Data excerpts:

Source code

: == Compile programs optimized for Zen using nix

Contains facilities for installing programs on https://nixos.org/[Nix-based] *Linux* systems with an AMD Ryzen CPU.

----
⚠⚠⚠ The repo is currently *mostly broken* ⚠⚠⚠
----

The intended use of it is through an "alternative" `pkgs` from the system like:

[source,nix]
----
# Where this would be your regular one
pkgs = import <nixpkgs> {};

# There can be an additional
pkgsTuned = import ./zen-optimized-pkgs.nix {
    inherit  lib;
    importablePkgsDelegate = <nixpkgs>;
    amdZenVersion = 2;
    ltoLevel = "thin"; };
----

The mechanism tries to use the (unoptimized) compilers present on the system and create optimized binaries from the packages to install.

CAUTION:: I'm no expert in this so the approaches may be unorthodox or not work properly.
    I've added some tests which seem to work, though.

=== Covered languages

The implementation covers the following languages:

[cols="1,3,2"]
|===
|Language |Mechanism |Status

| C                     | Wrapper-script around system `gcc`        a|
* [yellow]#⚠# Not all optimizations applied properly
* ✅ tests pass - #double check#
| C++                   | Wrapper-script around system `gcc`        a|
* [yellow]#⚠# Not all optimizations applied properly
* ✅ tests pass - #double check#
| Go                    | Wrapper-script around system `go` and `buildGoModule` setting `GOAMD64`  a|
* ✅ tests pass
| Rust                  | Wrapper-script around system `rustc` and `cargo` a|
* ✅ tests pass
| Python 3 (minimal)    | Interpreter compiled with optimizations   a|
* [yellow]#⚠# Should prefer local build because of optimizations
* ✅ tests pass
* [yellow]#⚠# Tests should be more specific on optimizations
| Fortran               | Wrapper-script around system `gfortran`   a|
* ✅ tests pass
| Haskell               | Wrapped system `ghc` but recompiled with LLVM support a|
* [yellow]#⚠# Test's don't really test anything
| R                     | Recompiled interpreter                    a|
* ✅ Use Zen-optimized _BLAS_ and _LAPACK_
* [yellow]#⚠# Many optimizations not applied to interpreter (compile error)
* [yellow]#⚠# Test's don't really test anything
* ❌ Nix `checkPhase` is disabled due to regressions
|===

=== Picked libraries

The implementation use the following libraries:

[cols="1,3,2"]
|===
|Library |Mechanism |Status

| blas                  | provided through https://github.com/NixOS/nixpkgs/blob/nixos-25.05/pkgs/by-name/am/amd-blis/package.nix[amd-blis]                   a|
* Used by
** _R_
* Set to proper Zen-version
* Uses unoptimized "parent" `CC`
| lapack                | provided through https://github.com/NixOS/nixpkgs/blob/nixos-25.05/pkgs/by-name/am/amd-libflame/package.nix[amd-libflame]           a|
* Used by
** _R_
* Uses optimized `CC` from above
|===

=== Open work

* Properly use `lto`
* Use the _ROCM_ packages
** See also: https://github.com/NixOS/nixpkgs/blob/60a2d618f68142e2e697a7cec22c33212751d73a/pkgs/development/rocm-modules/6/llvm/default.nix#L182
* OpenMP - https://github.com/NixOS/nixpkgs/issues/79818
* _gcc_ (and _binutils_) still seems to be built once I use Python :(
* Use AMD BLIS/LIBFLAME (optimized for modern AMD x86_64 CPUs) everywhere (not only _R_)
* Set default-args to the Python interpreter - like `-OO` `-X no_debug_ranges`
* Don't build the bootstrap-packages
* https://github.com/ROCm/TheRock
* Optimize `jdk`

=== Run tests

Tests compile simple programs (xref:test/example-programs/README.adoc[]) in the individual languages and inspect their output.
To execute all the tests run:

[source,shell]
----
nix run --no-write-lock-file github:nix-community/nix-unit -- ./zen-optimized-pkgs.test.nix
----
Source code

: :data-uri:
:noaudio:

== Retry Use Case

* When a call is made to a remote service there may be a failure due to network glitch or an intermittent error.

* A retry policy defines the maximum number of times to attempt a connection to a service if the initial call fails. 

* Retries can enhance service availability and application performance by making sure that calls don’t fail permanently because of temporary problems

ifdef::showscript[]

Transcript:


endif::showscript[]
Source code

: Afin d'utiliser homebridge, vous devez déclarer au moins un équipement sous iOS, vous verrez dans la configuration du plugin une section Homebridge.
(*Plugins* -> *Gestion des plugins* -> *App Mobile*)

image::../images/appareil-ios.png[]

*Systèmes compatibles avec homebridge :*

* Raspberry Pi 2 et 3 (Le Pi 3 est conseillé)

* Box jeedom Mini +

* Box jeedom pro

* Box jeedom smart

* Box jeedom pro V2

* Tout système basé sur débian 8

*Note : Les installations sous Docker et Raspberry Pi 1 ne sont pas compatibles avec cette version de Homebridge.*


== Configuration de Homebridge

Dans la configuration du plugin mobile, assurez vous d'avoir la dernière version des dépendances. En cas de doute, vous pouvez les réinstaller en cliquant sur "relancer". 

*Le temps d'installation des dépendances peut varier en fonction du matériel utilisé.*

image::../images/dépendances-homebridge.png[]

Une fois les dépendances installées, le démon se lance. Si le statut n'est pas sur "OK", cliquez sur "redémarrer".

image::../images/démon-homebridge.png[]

TASK GOAL: Search the data for the string "Python". List each line that has it.

ANSWER TO THIS TASK:
| Python 3 (minimal)    | Interpreter compiled with optimizations   a|
* _gcc_ (and _binutils_) still seems to be built once I use Python :(
* Set default-args to the Python interpreter - like `-OO` `-X no_debug_ranges`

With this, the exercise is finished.